# mia figlia è maleducata



## Minerva (2 Ottobre 2013)

icia Colò: 'Mia figlia è maleducata'
E non le piace giocare con lei

Licia Colò


Ha scritto un libro dedicato alla sua bambina Liala, di 8 anni, si intitola “Per te, io vorrei”: Licia Colò, durante un’intervista rilasciata a Famiglia Cristiana, ha parlato della sua bambina e dalle sue parole si evince che il loro rapporto non è tutto rose e fiori.

 “Mia figlia è viziata, come molti bambini della nostra società, credo. Non è molto educata, e da questo punto di vista avrò da fare. Io ci tengo molto all’educazione, per me è un passe-partout che ti fa a stare a tuo agio con i disperati, con i ladri e con i re. Però in questo periodo do la priorità ad altri valori, e benché finora abbia elencato due difetti, devo dire che Liala ha un cuore molto buono. È generosa con gli altri bambini, con i vecchietti, con i deboli in genere”, ha dichiarato la conduttrice. “Una volta - ha proseguito - mi ha detto di essere una bambina infelice. Così le ho mostrato che nella vita esistono queste cose. Qualcuno mi ha detto che è troppo presto, ma per me non è così, se poi vivono di vestiti cretini, e bambole. Non che dopo quell’episodio sia cambiata, però mi ha dato un’enorme soddisfazione quando le ho detto: ‘Amore, devi imparare che nella vita si può vivere con niente. Togliamo tutti i vestiti? Ti lascio due cose di ciascun capo’. Non gliel’ho imposto, gliel’ho spiegato. Lei ha detto: ‘Va bene’. L’abbiamo fatto, ma dopo un mese avevo un sacco di problemi perché dovevo lavare continuamente.
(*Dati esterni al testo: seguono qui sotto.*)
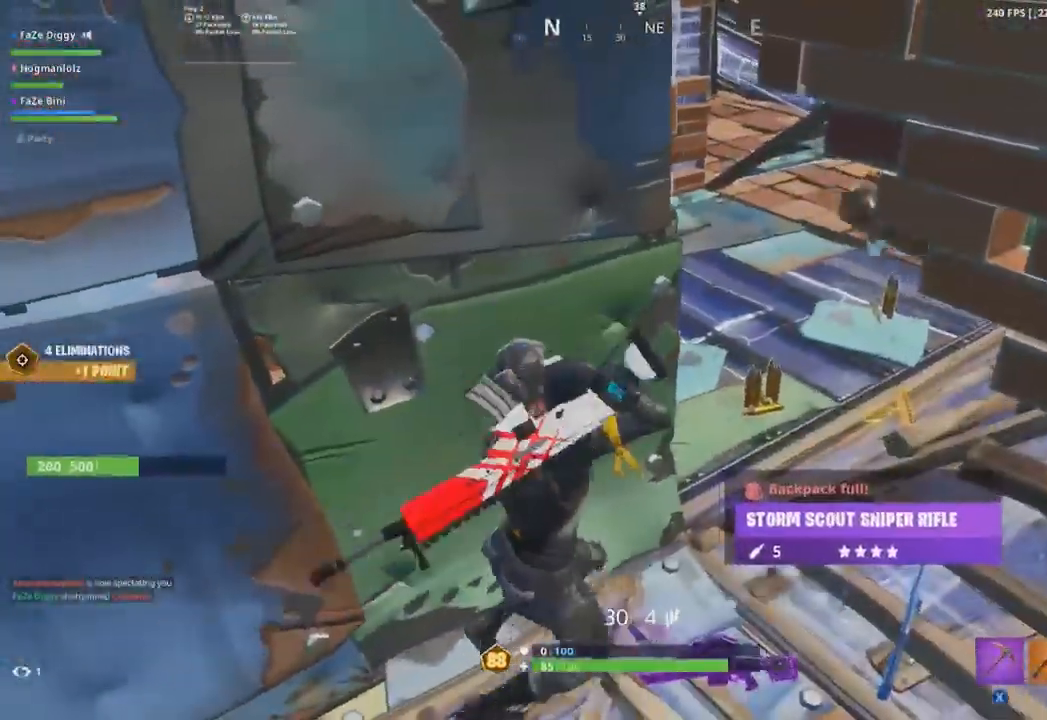
{"buttons": ["R1"], "left_stick": "down-right", "right_stick": "center", "events": [[67, "right_stick", "right"], [167, "left_stick", "down"], [201, "right_stick", "center"], [251, "R1", "down"], [334, "right_stick", "right"], [367, "R1", "up"], [434, "left_stick", "down-right"], [451, "right_stick", "center"], [468, "R1", "down"]]}
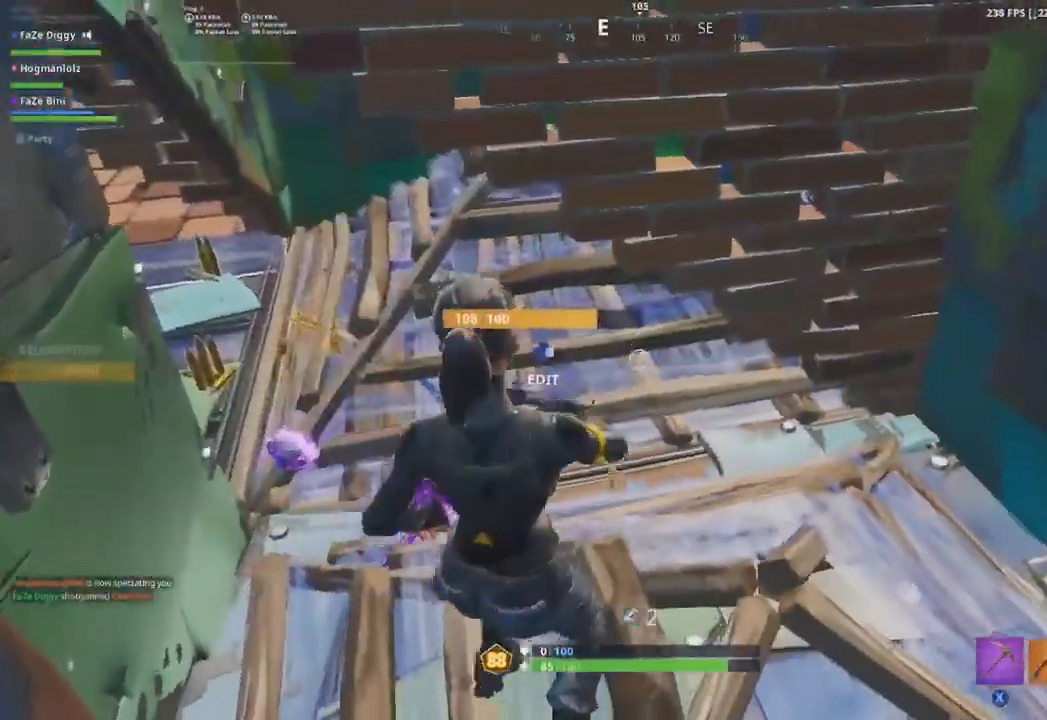
{"buttons": [], "left_stick": "up", "right_stick": "left", "events": [[50, "R1", "up"], [300, "left_stick", "right"], [334, "L1", "down"], [417, "L1", "up"], [417, "right_stick", "left"], [500, "left_stick", "up"]]}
Liala invece era tranquillissima. Allora le ho chiesto: ‘Non vuoi di nuovo le cose?’. E lei: ‘No no, io posso stare benissimo così’. Ho concluso io: ‘Beh, ritiriamo fuori la roba’”.

 Licia ha poi ammesso di non essere una madre perfetta: “Mi stufo a fare i giochi da bambina con mia figlia, e già questo non mi sembra bellissimo per una mamma, soprattutto vedendo mio marito che perde ore a giocare con lei. Mi piace portarla al parco degli animali, leggerle un libro, insegnarle qualcosa”. E, infine, ha detto: “Un figlio è responsabilità. Non credo, come tante mamme, che fondamentali siano i primi mesi di vita. Penso che sia molto più importante quando il bambino comincia a ragionare e tu devi iniziare a dargli gocce di conoscenza, di esperienza e di positività. Ogni figlio è un universo a sé, va seguito”.



*
non ho capito....secondo lei di chi è la responsabilità?*


----------



## Anais (2 Ottobre 2013)

Quella di togliere dall'armadio i vestiti e poi...dopo un mese rimetterli, perchè per la madre era troppo faticoso lavarli tutti i giorni...è una vera cavolata diseducativa.
A parte, che pure lasciarla con due vestiti è una follia (per me).


----------



## Minerva (2 Ottobre 2013)

sai che mi ha sconcertata?
è una donna che ho sempre pensato piuttosto stimabile ma come madre mi appare proprio spiazzata


----------



## Anais (2 Ottobre 2013)

Anche a me lei piace.
Mi è sempre parsa una donna molto sobria e intelligente, però un pò freddina.


----------



## Nausicaa (2 Ottobre 2013)

brrrr.... "mia figlia è viziata".

E chi l'ha viziata, la cicogna?


----------